(MATERIAL SUPPLIED begins)

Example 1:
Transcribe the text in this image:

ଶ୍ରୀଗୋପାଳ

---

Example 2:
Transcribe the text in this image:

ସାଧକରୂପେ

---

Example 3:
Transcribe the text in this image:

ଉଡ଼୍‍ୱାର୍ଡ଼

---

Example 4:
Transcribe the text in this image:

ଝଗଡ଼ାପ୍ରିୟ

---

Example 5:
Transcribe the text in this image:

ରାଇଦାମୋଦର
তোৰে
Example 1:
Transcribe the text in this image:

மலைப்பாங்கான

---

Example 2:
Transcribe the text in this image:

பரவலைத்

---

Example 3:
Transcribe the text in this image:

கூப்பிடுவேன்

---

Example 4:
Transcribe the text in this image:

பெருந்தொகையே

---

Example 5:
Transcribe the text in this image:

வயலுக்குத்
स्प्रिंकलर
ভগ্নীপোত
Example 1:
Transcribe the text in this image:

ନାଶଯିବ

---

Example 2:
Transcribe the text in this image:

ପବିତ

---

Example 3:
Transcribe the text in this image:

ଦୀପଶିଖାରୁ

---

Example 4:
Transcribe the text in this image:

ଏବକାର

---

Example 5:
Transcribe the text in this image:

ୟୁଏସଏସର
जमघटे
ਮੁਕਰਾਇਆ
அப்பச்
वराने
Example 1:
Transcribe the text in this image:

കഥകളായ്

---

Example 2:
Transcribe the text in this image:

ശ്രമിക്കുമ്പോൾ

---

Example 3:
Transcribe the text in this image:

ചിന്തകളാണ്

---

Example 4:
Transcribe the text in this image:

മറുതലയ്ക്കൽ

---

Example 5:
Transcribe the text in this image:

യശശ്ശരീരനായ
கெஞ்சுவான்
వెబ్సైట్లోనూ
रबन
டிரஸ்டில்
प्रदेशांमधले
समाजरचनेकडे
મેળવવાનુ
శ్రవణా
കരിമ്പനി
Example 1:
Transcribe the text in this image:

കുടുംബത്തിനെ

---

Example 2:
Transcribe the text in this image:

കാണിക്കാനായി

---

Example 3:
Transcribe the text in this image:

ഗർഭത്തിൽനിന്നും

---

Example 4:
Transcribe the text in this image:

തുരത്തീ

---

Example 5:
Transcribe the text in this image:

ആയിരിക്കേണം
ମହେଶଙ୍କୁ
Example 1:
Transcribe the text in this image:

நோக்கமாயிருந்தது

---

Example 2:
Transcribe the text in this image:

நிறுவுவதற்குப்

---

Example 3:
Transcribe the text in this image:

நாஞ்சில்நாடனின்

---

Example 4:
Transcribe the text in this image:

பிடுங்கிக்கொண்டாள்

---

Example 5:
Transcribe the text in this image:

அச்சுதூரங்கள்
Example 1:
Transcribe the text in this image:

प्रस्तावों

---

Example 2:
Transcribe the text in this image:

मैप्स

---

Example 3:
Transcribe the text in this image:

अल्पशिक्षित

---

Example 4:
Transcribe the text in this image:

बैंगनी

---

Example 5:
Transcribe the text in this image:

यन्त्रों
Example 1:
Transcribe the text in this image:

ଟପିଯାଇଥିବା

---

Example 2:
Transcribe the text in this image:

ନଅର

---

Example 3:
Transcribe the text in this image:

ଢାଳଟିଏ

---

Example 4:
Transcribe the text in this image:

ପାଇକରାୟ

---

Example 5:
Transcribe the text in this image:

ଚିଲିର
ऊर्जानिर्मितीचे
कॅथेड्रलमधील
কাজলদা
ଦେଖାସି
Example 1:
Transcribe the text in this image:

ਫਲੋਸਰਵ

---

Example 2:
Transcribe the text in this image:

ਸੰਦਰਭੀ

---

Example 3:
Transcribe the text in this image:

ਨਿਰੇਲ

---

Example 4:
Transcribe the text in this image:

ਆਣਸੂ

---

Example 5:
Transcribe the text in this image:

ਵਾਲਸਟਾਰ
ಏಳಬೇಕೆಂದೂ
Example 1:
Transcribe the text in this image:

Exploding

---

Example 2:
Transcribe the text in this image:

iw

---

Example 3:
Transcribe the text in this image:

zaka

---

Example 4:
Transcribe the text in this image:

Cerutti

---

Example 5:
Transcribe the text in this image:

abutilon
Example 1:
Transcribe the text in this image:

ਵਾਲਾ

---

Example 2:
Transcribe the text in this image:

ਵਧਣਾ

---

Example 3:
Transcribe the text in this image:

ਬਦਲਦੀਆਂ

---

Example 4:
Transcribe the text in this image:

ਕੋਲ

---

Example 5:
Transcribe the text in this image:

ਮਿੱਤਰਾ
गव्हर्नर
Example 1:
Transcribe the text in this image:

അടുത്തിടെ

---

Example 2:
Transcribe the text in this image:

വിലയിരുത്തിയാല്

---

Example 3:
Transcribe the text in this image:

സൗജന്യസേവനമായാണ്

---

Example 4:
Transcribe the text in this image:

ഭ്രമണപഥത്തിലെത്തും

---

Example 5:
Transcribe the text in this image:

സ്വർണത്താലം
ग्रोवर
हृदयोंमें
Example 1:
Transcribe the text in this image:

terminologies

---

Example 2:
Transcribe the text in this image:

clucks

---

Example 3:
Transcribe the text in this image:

(MATERIAL SUPPLIED ends)

*YOUR GOAL*
Your job is to reproduce the data in full, with every line intact.

*TASK RESPONSE*
Example 1:
Transcribe the text in this image:

ଶ୍ରୀଗୋପାଳ

---

Example 2:
Transcribe the text in this image:

ସାଧକରୂପେ

---

Example 3:
Transcribe the text in this image:

ଉଡ଼୍‍ୱାର୍ଡ଼

---

Example 4:
Transcribe the text in this image:

ଝଗଡ଼ାପ୍ରିୟ

---

Example 5:
Transcribe the text in this image:

ରାଇଦାମୋଦର
তোৰে
Example 1:
Transcribe the text in this image:

மலைப்பாங்கான

---

Example 2:
Transcribe the text in this image:

பரவலைத்

---

Example 3:
Transcribe the text in this image:

கூப்பிடுவேன்

---

Example 4:
Transcribe the text in this image:

பெருந்தொகையே

---

Example 5:
Transcribe the text in this image:

வயலுக்குத்
स्प्रिंकलर
ভগ্নীপোত
Example 1:
Transcribe the text in this image:

ନାଶଯିବ

---

Example 2:
Transcribe the text in this image:

ପବିତ

---

Example 3:
Transcribe the text in this image:

ଦୀପଶିଖାରୁ

---

Example 4:
Transcribe the text in this image:

ଏବକାର

---

Example 5:
Transcribe the text in this image:

ୟୁଏସଏସର
जमघटे
ਮੁਕਰਾਇਆ
அப்பச்
वराने
Example 1:
Transcribe the text in this image:

കഥകളായ്

---

Example 2:
Transcribe the text in this image:

ശ്രമിക്കുമ്പോൾ

---

Example 3:
Transcribe the text in this image:

ചിന്തകളാണ്

---

Example 4:
Transcribe the text in this image:

മറുതലയ്ക്കൽ

---

Example 5:
Transcribe the text in this image:

യശശ്ശരീരനായ
கெஞ்சுவான்
వెబ్సైట్లోనూ
रबन
டிரஸ்டில்
प्रदेशांमधले
समाजरचनेकडे
મેળવવાનુ
శ్రవణా
കരിമ്പനി
Example 1:
Transcribe the text in this image:

കുടുംബത്തിനെ

---

Example 2:
Transcribe the text in this image:

കാണിക്കാനായി

---

Example 3:
Transcribe the text in this image:

ഗർഭത്തിൽനിന്നും

---

Example 4:
Transcribe the text in this image:

തുരത്തീ

---

Example 5:
Transcribe the text in this image:

ആയിരിക്കേണം
ମହେଶଙ୍କୁ
Example 1:
Transcribe the text in this image:

நோக்கமாயிருந்தது

---

Example 2:
Transcribe the text in this image:

நிறுவுவதற்குப்

---

Example 3:
Transcribe the text in this image:

நாஞ்சில்நாடனின்

---

Example 4:
Transcribe the text in this image:

பிடுங்கிக்கொண்டாள்

---

Example 5:
Transcribe the text in this image:

அச்சுதூரங்கள்
Example 1:
Transcribe the text in this image:

प्रस्तावों

---

Example 2:
Transcribe the text in this image:

मैप्स

---

Example 3:
Transcribe the text in this image:

अल्पशिक्षित

---

Example 4:
Transcribe the text in this image:

बैंगनी

---

Example 5:
Transcribe the text in this image:

यन्त्रों
Example 1:
Transcribe the text in this image:

ଟପିଯାଇଥିବା

---

Example 2:
Transcribe the text in this image:

ନଅର

---

Example 3:
Transcribe the text in this image:

ଢାଳଟିଏ

---

Example 4:
Transcribe the text in this image:

ପାଇକରାୟ

---

Example 5:
Transcribe the text in this image:

ଚିଲିର
ऊर्जानिर्मितीचे
कॅथेड्रलमधील
কাজলদা
ଦେଖାସି
Example 1:
Transcribe the text in this image:

ਫਲੋਸਰਵ

---

Example 2:
Transcribe the text in this image:

ਸੰਦਰਭੀ

---

Example 3:
Transcribe the text in this image:

ਨਿਰੇਲ

---

Example 4:
Transcribe the text in this image:

ਆਣਸੂ

---

Example 5:
Transcribe the text in this image:

ਵਾਲਸਟਾਰ
ಏಳಬೇಕೆಂದೂ
Example 1:
Transcribe the text in this image:

Exploding

---

Example 2:
Transcribe the text in this image:

iw

---

Example 3:
Transcribe the text in this image:

zaka

---

Example 4:
Transcribe the text in this image:

Cerutti

---

Example 5:
Transcribe the text in this image:

abutilon
Example 1:
Transcribe the text in this image:

ਵਾਲਾ

---

Example 2:
Transcribe the text in this image:

ਵਧਣਾ

---

Example 3:
Transcribe the text in this image:

ਬਦਲਦੀਆਂ

---

Example 4:
Transcribe the text in this image:

ਕੋਲ

---

Example 5:
Transcribe the text in this image:

ਮਿੱਤਰਾ
गव्हर्नर
Example 1:
Transcribe the text in this image:

അടുത്തിടെ

---

Example 2:
Transcribe the text in this image:

വിലയിരുത്തിയാല്

---

Example 3:
Transcribe the text in this image:

സൗജന്യസേവനമായാണ്

---

Example 4:
Transcribe the text in this image:

ഭ്രമണപഥത്തിലെത്തും

---

Example 5:
Transcribe the text in this image:

സ്വർണത്താലം
ग्रोवर
हृदयोंमें
Example 1:
Transcribe the text in this image:

terminologies

---

Example 2:
Transcribe the text in this image:

clucks

---

Example 3:
Transcribe the text in this image:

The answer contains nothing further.